8. Wrapping up the text. After the interview, write down the text as soon as you can so that you do not forget the details. You can merge some questions together and swop their order if the outcome text read better. The interviewed person will care about whether the general meaning of what they have said is correct, but not about the order of the information in the text. Let the interviewed person authorise the interview by sharing a Google doc where they can make their own edits - and give you thumb up when they are happy with the content. Many people add the content to the interview, so they will actively help you extend and improve the text.

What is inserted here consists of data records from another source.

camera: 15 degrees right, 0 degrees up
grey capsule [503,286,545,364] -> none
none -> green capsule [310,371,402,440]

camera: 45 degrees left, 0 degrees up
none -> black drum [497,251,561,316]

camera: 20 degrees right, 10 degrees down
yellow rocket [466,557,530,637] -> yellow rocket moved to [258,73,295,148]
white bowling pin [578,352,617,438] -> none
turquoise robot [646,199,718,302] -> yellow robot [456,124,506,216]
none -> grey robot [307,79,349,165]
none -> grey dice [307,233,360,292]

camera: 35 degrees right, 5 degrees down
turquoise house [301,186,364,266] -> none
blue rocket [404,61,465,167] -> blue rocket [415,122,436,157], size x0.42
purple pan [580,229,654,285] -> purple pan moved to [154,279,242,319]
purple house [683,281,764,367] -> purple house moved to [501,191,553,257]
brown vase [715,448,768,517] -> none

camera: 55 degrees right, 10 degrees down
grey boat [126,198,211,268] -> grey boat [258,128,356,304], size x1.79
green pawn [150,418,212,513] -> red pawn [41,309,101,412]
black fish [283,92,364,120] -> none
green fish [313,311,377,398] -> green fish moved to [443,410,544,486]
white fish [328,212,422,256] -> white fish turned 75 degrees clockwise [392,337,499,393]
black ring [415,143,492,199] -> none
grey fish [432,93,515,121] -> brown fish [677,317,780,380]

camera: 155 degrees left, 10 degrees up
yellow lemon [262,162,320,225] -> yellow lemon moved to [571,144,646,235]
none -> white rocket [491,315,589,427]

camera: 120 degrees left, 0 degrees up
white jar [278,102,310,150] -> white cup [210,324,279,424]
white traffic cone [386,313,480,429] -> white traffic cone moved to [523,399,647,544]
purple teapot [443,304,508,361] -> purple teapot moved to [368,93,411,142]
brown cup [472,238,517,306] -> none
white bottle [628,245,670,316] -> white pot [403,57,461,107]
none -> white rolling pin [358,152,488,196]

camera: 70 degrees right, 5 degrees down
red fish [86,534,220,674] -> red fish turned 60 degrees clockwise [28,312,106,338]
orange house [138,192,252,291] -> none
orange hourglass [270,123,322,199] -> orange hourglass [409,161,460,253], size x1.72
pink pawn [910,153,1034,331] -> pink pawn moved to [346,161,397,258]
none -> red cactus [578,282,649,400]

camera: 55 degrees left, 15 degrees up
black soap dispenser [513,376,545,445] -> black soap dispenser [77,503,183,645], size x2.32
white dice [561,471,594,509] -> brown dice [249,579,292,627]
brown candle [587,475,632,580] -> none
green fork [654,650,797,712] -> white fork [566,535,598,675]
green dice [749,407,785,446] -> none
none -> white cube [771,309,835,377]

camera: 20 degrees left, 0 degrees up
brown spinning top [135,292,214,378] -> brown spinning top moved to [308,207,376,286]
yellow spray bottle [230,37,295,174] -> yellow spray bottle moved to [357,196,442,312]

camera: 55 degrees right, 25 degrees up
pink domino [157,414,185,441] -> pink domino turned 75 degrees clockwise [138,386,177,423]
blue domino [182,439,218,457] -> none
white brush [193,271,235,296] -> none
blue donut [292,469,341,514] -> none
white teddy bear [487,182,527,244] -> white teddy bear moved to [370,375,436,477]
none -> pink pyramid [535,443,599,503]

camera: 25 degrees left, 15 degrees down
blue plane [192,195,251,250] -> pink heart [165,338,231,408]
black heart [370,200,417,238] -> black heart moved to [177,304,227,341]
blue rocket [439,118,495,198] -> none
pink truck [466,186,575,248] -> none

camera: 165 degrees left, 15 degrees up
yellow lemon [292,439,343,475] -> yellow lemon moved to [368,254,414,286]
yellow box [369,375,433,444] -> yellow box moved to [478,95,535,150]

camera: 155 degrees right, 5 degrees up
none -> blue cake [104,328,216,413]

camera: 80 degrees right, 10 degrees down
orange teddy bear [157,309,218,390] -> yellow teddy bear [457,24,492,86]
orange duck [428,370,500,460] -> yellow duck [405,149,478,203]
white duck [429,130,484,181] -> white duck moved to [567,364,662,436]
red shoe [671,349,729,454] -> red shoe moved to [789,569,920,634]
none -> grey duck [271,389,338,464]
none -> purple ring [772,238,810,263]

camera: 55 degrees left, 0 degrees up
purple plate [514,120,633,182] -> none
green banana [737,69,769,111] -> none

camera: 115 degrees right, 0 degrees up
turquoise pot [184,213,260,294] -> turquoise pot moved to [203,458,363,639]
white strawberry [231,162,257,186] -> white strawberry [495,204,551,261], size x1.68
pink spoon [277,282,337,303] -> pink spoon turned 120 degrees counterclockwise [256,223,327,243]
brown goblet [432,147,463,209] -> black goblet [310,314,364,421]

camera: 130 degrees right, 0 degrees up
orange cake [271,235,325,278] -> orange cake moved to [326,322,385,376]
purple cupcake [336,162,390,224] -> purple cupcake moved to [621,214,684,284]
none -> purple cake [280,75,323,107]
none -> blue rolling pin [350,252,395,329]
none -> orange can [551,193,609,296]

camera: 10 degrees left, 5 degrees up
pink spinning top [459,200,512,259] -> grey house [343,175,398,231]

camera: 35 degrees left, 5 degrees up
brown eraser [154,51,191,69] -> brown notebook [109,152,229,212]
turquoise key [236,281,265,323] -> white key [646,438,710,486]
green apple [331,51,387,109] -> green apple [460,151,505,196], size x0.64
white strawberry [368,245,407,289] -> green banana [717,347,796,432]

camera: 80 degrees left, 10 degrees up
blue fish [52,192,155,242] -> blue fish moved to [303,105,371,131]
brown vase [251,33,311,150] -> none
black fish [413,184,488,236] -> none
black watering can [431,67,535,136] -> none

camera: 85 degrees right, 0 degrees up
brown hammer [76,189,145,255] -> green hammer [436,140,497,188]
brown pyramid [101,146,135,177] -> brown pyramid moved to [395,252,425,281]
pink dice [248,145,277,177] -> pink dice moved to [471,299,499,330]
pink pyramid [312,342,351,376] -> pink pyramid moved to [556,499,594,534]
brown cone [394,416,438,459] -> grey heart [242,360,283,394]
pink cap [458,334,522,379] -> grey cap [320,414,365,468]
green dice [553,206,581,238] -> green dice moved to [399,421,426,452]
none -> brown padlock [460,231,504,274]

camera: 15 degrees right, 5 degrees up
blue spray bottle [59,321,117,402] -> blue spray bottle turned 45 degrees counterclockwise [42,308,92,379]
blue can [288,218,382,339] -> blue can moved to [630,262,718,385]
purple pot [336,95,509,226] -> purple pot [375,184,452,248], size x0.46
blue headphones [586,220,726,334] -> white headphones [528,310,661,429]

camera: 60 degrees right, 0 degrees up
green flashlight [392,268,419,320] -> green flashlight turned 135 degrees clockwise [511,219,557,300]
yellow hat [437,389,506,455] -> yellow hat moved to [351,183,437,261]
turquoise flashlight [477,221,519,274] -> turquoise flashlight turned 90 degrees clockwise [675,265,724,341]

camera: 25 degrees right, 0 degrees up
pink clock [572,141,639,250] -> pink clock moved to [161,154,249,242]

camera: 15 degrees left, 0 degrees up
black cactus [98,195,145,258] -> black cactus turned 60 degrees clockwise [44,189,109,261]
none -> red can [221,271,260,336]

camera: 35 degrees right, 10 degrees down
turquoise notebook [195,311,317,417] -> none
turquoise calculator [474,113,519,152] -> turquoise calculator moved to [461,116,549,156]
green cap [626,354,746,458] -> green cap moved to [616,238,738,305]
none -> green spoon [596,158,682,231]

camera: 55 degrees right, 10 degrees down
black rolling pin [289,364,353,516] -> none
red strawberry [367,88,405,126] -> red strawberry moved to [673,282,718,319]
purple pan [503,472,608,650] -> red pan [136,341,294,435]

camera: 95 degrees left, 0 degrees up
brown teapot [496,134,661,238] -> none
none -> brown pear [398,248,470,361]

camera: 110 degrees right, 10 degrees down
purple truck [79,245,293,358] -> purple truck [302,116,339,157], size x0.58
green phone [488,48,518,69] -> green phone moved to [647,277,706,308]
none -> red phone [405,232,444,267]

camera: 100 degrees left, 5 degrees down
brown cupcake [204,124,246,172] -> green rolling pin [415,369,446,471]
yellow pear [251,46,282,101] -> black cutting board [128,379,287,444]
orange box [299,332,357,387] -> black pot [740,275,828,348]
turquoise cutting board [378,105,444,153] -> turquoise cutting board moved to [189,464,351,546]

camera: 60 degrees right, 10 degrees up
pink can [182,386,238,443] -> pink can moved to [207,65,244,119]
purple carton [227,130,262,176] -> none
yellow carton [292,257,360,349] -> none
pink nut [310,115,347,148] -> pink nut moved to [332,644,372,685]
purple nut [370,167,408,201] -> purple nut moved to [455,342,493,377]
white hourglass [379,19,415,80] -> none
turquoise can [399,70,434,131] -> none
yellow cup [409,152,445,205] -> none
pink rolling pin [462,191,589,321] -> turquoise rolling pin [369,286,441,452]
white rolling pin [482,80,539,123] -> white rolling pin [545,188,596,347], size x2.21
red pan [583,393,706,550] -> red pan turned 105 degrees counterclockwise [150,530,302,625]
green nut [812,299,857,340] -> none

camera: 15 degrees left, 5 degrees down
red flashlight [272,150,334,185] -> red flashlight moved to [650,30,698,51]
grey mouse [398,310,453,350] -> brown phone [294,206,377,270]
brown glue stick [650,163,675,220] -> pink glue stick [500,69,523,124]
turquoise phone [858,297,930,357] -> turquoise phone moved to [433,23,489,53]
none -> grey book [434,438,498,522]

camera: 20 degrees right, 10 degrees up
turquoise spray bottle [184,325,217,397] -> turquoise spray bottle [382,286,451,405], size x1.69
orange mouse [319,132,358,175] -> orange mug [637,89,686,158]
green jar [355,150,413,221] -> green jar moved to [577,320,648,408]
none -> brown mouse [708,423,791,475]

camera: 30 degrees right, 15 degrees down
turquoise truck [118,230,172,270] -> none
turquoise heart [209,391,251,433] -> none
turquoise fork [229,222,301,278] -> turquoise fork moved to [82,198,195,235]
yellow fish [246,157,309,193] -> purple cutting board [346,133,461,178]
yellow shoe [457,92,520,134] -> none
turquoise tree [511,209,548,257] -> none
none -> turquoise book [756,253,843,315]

Also, motivation drops with time, so give yourself no more than a few days after the interview to wrap up the text and send it to the interviewed person - they will be much more eager to read it and comment on it than if you send it, say, after three months.
9. How to deal with lack of satisfactory material. It can also happen that after closing the interview you do not have enough material for a decent post - for instance because the person was not talkative enough, or because their job and daily life look completely differently than you expected. In that case, do not force yourself; better to use some little white lie and tell the interviewed person that unfortunately, the initiative you were talking about is too young and you might come back to it when it reaches some later stage. Sometimes, an interview is just a failure for independent reasons, and don’t blame yourself for this.
10. Act. Sometimes, the interviewed person talks in a really dry manner, uses a lot of cliches and it is simply boring and frustrating to talk to them. In that case, you need to use some acting skills and hide the fact that whatever you hear now, you have heard thousands of times before. Just treat this as an exercise. You will also notice that once you are better with getting to interview people, the percentage of people you perceive as boring will drop. Also, sometimes, the person you are interviewing has personal views you do not agree with. In that case, try not to get confrontational, and just report what they said without adding any personal opinions. Journalists often manipulate published content by just skipping the parts they do not agree with from the final text, or rapidly changing the topic during the interview (that’s why they are often called ‘the fourth estate’), but try to stay objective and avoid this.
11. Train. Perhaps, some regular courses of journalism would help you develop this set of skills. However, this type of activity is usually something you gradually grow into. It helps to watch some interviews with celebs and famous people, and analyze the reasons why the same interviewed person seems not interested and is hard to talk to in presence of one interviewer, while being open, energetic and amused in presence of another interviewer. You can also look at compilations of interviews that went wrong - it is actually fun to watch, and makes you think about the false moves you might potentially make if you are not cautious.
You can also train your interviewing skills on friends, by challenging them with unexpected questions which are out of their comfort zone. You might actually lose some friends in the process :) but at least, you will learn how to better predict where people’s personal boundaries are, and how not to go over the top in a real interview. Just remember that there are two ways in which you can bomb someone with questions: when you really try to find out as much as possible about the other person, or when you just want to test their boundaries. When you are training, you can run on the second mode, but when it comes to the real interview, you need to come back to this first mode.
12. Internal motivation. If you are not feeling like you like the process of interviewing someone, simply do not do this - as this feeling will not change no matter how many interviews you will conduct.
Whoever you are planning to interview, good luck!